作業項目 1.
weighttpについての文章と、次の(a)〜(c)が合っているかをそれぞれ「はい」か「いいえ」で判定し、決め手となる文章中の語句をそのまま引用すること。(a) weighttpはlighttpdの開発者が実装した。(b) httperfの開発は現在も続いている。(c) Apache BenchはAPRを利用している。
作業項目 2.
weighttpについての文章にある次の一文を英語に訳すこと。「Apache Benchは、APR(Apache Portable Runtime)を利用しているので、APRが選んだプラットフォームに最適なポール・システムコールを利用します。」
作業項目 3.
weighttpについての文章のうち、「weighttpは、Webサ」から始めて「2.は Apache Benchやhttperfにはない機能です。ここが決定的に異なります。」まで続く部分を、そのまま書き写すこと。
#### 対象の文章
UNIX系のOSで利用できるWebサーバの性能測定ツールといえば、Apache Benchやhttperfを思い浮かべる人が多いのではないでしょうか。これらの計測ツールは、残念ながら最近の高速なWebサーバを計測するには非力です。この記事では、高速なWebサーバにも負けないweighttpの使い方を紹介します。

weighttpとは何か

weighttpは、Webサーバlighttpdの開発者が実装したWebサーバの性能測定ツールです。以下のような特徴を持ちます。

  1. Webサーバのスループット(リクエスト毎秒)を測定できる
  2. ネイティブスレッドを複数起動し測定性能を向上できる
  3. libevを利用することで、モダンなポール・システムコールを利用する
  4. Apache Benchによく似たコマンドラインオプションを持つ

2.は Apache Benchやhttperfにはない機能です。ここが決定的に異なります。

3.に関して言えば、httperfは古き良きselectシステムコールを使うので性能が出ません。Apache Benchは、APR(Apache Portable Runtime)を利用しているので、APRが選んだプラットフォームに最適なポール・システムコールを利用します。

色々なOSで実行してみると分かるのですが、Apache Benchやhttperfは作りが悪く不安定です。一方、weighttpdはUNIX系OSであれば安定して動きます。なお、Apache Benchの開発は継続されており、httperfの開発は止まっています。weighttpは、一年くらい更新がありません。

weighttpのインストール

weighttpはlibevを利用するので、まずlibevをインストールします。

次にgithubからweighttpのソースblankを入手して展開し、そのディレクトリに移動します。例えば次のようにやります。

% wget --no-check-certificate -O weighttp.tar.gz https://github.com/lighttpd/weighttp/tarball/master
% tar zxvf weighttp.tar.gz
x lighttpd-weighttp-1bdbe40/
...
########
#### 利用可能なデータ
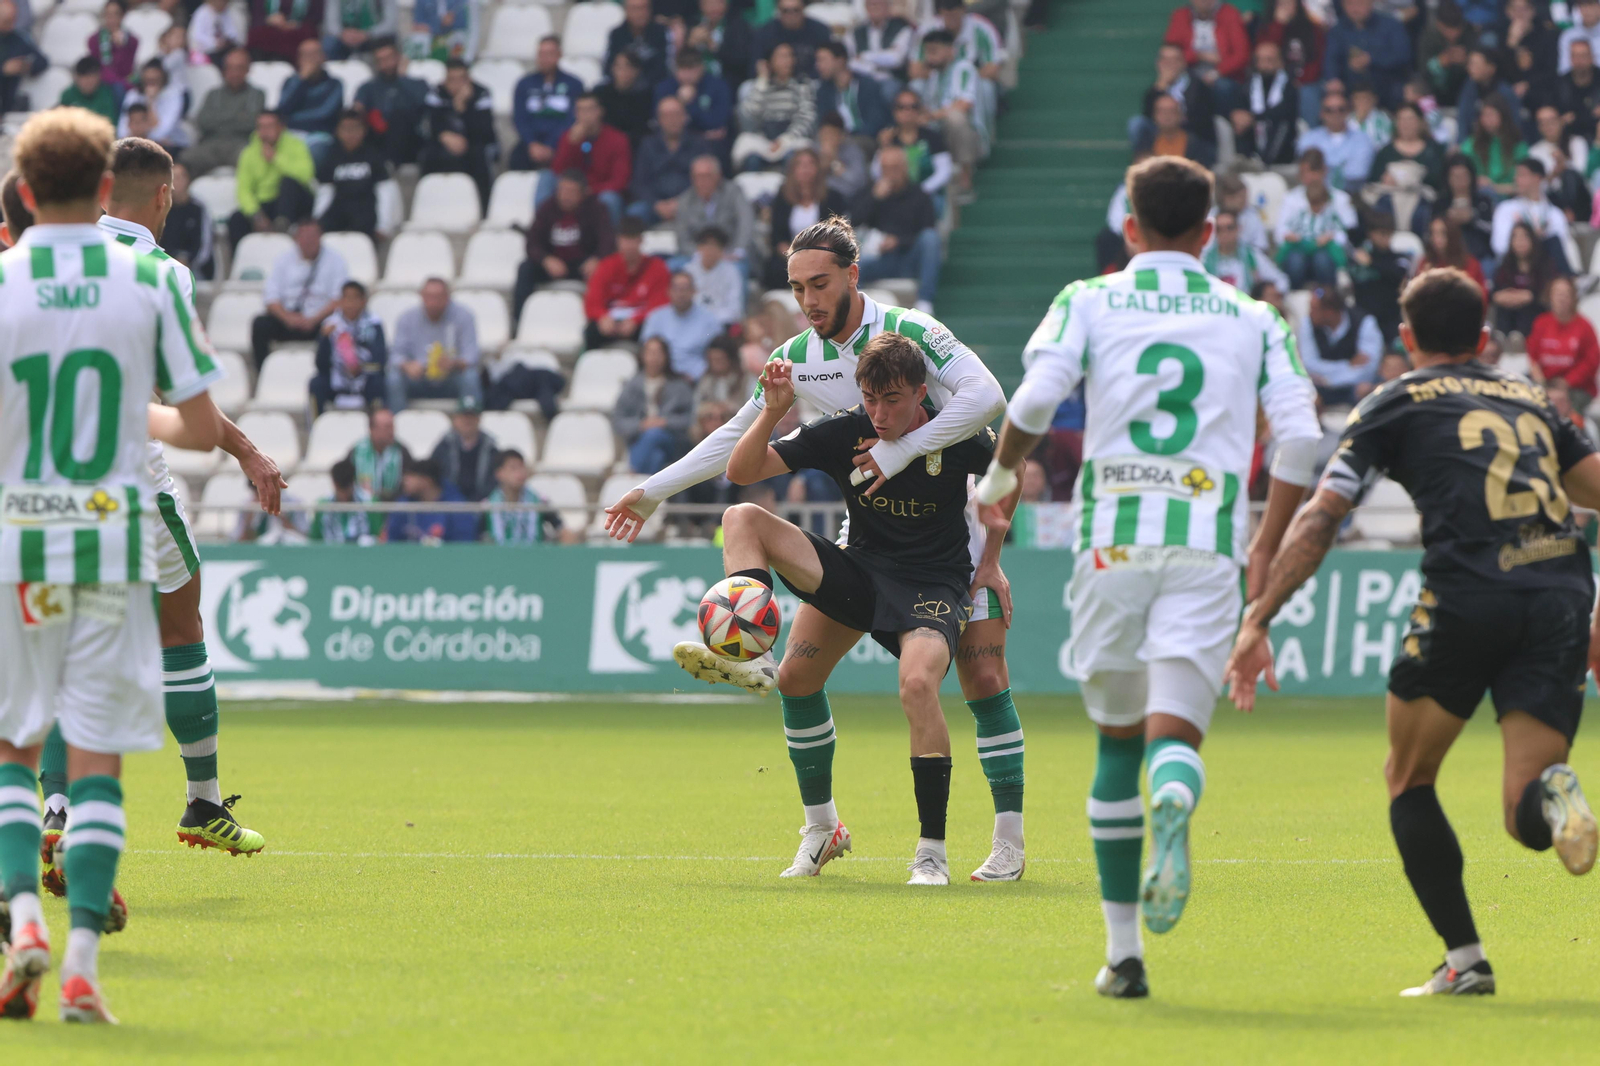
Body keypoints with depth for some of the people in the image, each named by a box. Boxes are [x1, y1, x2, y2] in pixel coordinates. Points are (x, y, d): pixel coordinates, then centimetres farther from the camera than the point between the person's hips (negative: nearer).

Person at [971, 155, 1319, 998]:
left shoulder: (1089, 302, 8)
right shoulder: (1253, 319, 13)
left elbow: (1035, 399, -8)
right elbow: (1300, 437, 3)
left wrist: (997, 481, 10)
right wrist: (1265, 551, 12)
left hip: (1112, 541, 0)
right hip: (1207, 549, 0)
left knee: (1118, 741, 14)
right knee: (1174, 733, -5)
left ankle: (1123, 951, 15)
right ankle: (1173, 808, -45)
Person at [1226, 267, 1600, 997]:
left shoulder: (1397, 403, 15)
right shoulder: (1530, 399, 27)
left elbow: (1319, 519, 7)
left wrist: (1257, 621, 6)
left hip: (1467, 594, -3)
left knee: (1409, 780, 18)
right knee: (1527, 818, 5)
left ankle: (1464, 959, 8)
########
回答 1.
(a) はい。「weighttpは、Webサーバlighttpdの開発者が実装したWebサーバの性能測定ツールです。」
(b) いいえ。「httperfの開発は止まっています」
(c) はい。「Apache Benchは、APR(Apache Portable Runtime)を利用している」

回答 2.
Because Apache Bench uses APR (Apache Portable Runtime), it uses the polling system call that APR selects as best suited to the platform.

回答 3.
weighttpは、Webサーバlighttpdの開発者が実装したWebサーバの性能測定ツールです。以下のような特徴を持ちます。

  1. Webサーバのスループット(リクエスト毎秒)を測定できる
  2. ネイティブスレッドを複数起動し測定性能を向上できる
  3. libevを利用することで、モダンなポール・システムコールを利用する
  4. Apache Benchによく似たコマンドラインオプションを持つ

2.は Apache Benchやhttperfにはない機能です。ここが決定的に異なります。